One is the election results for legislative seats. While it is true that of 105 spots, 39 were won by the Republican candidate unopposed at all, it’s also true that Republicans won the overwhelming number of seats where they were opposed. And it’s true that not many Republican legislators were ousted in their primary elections in recent cycles, and many that were, were relatively centrist.

Two is the state’s vote for Donald Trump: 63.8 percent in 2020 an improvement over the 59.2 percent he received in 2016. This is a different office, of course, but if you voted for Trump the odds are you’re happier with the Idaho Legislature than if you didn’t. It’s a reasonable assumption by proxy.

Three: This group of legislators has not misrepresented themselves: If you were paying attention at all to last year’s campaigns, or to activity in the last few legislative sessions, you knew what you were getting. There was no bait and switch; the nature of this year’s session could not have come as a surprise.

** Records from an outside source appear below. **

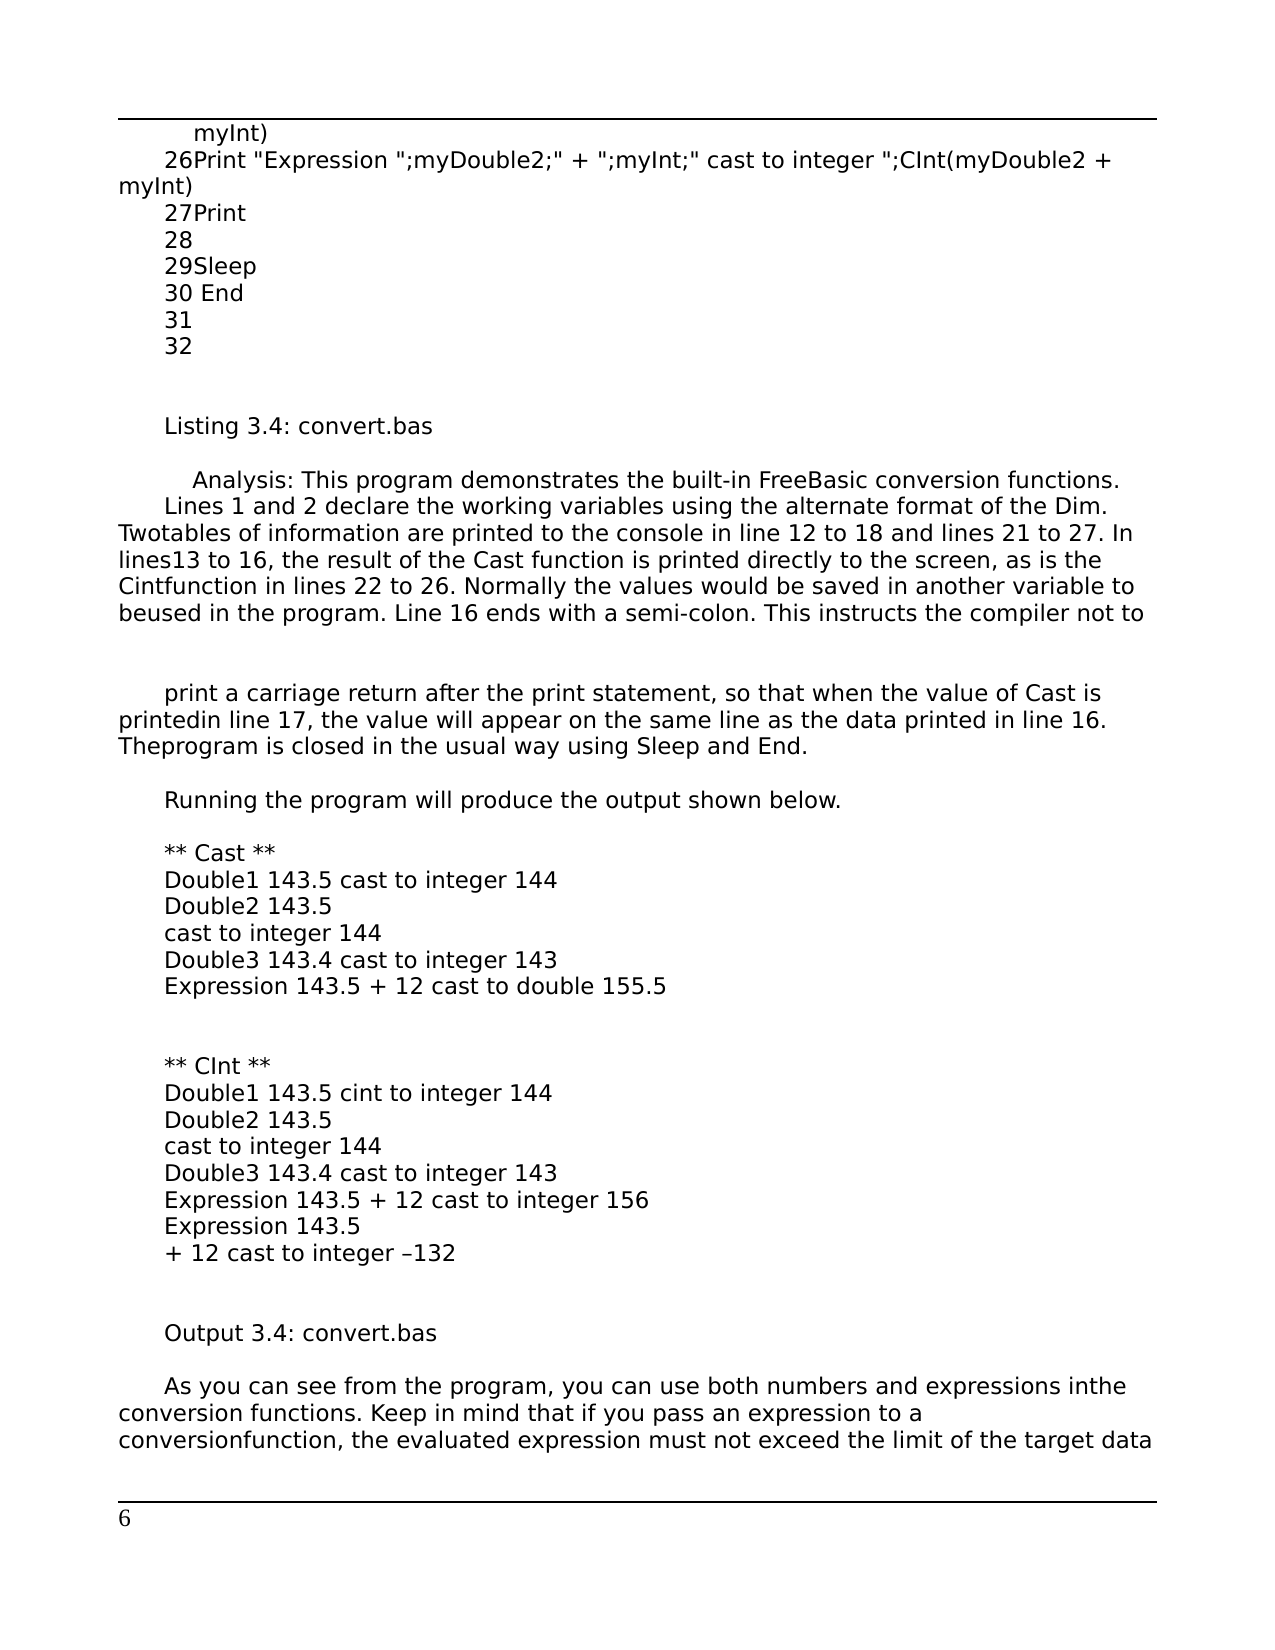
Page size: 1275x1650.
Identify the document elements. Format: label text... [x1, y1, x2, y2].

text 29Sleep [118, 253, 1157, 280]
text ** Cast ** [118, 840, 1157, 867]
text Double2 143.5 [118, 1107, 1157, 1133]
text Expression 143.5 + 12 cast to double 155.5 [118, 973, 1157, 1000]
text As you can see from the program, you can use both numbers and expressions inthe conversion functions. Keep in mind that if you pass an expression to a conversionfunction, the evaluated expression must not exceed the limit of the target data [118, 1373, 1157, 1453]
text 26Print "Expression ";myDouble2;" + ";myInt;" cast to integer ";CInt(myDouble2 + myInt) [118, 147, 1157, 200]
text Lines 1 and 2 declare the working variables using the alternate format of the Dim. Twotables of information are printed to the console in line 12 to 18 and lines 21 to 27. In lines13 to 16, the result of the Cast function is printed directly to the screen, as is the Cintfunction in lines 22 to 26. Normally the values would be saved in another variable to beused in the program. Line 16 ends with a semi-colon. This instructs the compiler not to [118, 493, 1157, 627]
text cast to integer 144 [118, 920, 1157, 947]
text 28 [118, 227, 1157, 253]
text + 12 cast to integer –132 [118, 1240, 1157, 1267]
text ** CInt ** [118, 1053, 1157, 1080]
text Double3 143.4 cast to integer 143 [118, 947, 1157, 973]
text 27Print [118, 200, 1157, 227]
text Listing 3.4: convert.bas [118, 413, 1157, 440]
text 31 [118, 307, 1157, 333]
text Double3 143.4 cast to integer 143 [118, 1160, 1157, 1187]
text cast to integer 144 [118, 1133, 1157, 1160]
text print a carriage return after the print statement, so that when the value of Cast is printedin line 17, the value will appear on the same line as the data printed in line 16. Theprogram is closed in the usual way using Sleep and End. [118, 680, 1157, 760]
text Expression 143.5 [118, 1213, 1157, 1240]
text Analysis: This program demonstrates the built-in FreeBasic conversion functions. [118, 467, 1157, 493]
text 32 [118, 333, 1157, 360]
text 30 End [118, 280, 1157, 307]
text Double1 143.5 cast to integer 144 [118, 867, 1157, 893]
text Running the program will produce the output shown below. [118, 787, 1157, 813]
list myInt) [156, 120, 1157, 147]
text Expression 143.5 + 12 cast to integer 156 [118, 1187, 1157, 1213]
text Double2 143.5 [118, 893, 1157, 920]
text Output 3.4: convert.bas [118, 1320, 1157, 1347]
text Double1 143.5 cint to integer 144 [118, 1080, 1157, 1107]
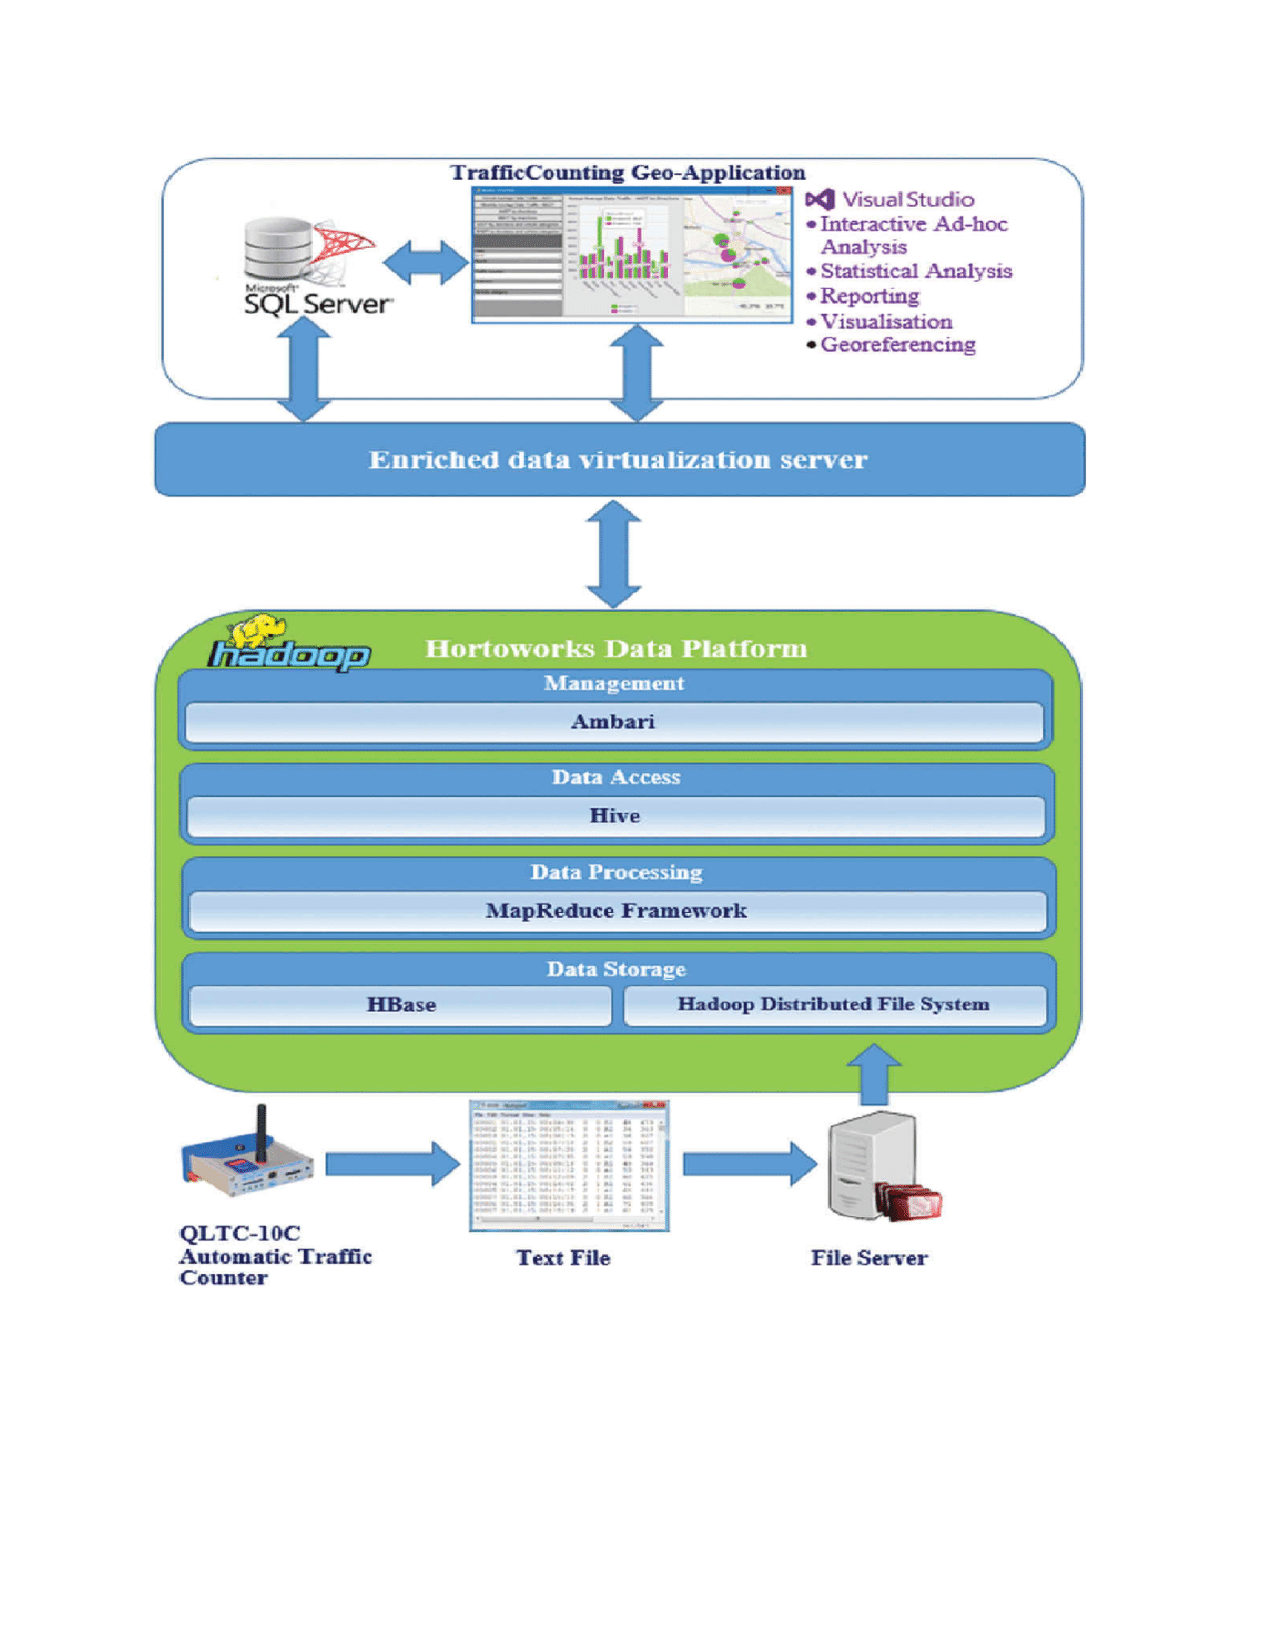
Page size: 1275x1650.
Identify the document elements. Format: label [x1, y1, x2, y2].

But some of that presupposed another idea: That Idahoans have been paying attention, that they really did follow state politics well enough to know what they were getting. There is a real side question here: What did Idaho’s voters know, and when did they know it?

So if you don’t like this legislature and you want to do something to make the next one different - in a more productive way - the first thing to do is to find out how many Idahoans think the way you do. Enough to significantly change the legislature’s membership in 2022? Or not close to that?

When you know the answer to that question - by no means clear right now - you can start the campaign. About which, more later.